▸ **TASK STATEMENT**: State how many lines in the records below contain the string "instrument". Give only the number.

▸ **DATA SHOWN**:
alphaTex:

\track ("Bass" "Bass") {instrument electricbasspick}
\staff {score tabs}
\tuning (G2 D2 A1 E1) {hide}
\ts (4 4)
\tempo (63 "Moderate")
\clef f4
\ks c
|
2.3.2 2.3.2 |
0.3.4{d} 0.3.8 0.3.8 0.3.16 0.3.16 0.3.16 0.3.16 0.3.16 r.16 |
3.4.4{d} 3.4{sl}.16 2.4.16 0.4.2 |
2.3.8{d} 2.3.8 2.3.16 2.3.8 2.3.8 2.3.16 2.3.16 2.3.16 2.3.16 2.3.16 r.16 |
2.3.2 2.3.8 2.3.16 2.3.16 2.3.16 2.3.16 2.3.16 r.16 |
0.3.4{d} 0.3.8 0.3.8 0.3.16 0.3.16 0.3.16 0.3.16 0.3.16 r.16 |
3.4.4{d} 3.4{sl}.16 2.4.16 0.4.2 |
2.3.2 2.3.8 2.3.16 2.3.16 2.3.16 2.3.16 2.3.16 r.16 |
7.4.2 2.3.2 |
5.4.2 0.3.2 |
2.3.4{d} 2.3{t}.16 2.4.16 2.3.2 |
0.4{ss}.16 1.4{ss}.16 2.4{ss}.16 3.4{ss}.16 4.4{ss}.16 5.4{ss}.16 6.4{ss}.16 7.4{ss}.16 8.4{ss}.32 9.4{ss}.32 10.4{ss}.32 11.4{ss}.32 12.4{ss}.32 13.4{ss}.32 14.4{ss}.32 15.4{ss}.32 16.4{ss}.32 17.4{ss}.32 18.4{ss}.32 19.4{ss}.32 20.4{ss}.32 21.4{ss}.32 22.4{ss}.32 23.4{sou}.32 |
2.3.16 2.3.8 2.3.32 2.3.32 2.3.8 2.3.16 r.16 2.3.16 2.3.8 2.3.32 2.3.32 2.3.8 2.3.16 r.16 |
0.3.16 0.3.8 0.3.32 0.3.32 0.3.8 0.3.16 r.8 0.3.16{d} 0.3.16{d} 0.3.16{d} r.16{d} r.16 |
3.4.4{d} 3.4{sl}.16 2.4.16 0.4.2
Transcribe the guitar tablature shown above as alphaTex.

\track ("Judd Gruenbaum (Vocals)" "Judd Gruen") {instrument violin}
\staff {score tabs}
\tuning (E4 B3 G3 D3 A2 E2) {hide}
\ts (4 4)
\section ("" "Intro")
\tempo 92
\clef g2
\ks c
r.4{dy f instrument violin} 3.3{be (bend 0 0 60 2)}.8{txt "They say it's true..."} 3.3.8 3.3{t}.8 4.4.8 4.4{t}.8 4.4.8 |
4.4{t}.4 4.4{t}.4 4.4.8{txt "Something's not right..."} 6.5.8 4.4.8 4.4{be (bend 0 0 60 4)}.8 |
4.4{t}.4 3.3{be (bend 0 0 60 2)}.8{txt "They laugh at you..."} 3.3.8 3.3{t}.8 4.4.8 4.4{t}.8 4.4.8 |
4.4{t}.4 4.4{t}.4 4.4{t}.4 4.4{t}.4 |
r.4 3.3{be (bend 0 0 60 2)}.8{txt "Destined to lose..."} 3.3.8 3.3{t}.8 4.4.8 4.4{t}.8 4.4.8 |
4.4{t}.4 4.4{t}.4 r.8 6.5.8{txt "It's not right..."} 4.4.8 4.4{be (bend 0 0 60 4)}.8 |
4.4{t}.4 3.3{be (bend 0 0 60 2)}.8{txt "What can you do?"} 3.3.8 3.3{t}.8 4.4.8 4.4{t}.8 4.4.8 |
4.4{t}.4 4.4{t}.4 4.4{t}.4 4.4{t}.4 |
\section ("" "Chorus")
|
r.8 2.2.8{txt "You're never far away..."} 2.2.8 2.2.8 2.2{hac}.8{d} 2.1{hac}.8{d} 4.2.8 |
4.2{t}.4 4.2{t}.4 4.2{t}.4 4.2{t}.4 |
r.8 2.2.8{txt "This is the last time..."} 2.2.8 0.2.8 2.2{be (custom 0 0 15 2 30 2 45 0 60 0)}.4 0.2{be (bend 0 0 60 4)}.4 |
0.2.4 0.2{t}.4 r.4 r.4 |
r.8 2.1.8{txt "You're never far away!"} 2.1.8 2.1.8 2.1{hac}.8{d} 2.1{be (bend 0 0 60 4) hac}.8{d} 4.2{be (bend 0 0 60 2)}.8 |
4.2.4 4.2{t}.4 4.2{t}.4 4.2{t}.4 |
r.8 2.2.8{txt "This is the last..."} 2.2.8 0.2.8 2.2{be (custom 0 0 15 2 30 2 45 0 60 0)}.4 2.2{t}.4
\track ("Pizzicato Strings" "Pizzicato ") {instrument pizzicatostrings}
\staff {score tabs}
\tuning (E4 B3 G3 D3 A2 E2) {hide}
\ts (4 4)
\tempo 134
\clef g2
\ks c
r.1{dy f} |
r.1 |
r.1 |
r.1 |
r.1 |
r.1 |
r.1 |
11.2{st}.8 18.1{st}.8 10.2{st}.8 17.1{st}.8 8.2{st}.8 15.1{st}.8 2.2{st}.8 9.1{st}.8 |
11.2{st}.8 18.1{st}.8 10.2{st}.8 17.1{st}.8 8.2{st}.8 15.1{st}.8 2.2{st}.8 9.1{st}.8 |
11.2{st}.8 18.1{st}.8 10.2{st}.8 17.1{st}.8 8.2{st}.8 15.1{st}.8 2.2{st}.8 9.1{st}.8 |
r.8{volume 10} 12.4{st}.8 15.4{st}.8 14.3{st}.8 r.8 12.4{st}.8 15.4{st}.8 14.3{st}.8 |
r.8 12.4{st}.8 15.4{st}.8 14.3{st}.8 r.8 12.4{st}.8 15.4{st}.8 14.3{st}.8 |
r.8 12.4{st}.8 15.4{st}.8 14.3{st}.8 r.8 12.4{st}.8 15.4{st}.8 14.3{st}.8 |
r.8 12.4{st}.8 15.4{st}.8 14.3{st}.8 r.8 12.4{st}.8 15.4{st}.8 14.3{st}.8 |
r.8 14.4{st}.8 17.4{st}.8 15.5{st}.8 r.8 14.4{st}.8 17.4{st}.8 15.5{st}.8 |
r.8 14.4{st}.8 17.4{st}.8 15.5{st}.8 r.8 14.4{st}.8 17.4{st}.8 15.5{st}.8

▸ **ANSWER TO THIS EXERCISE**: 4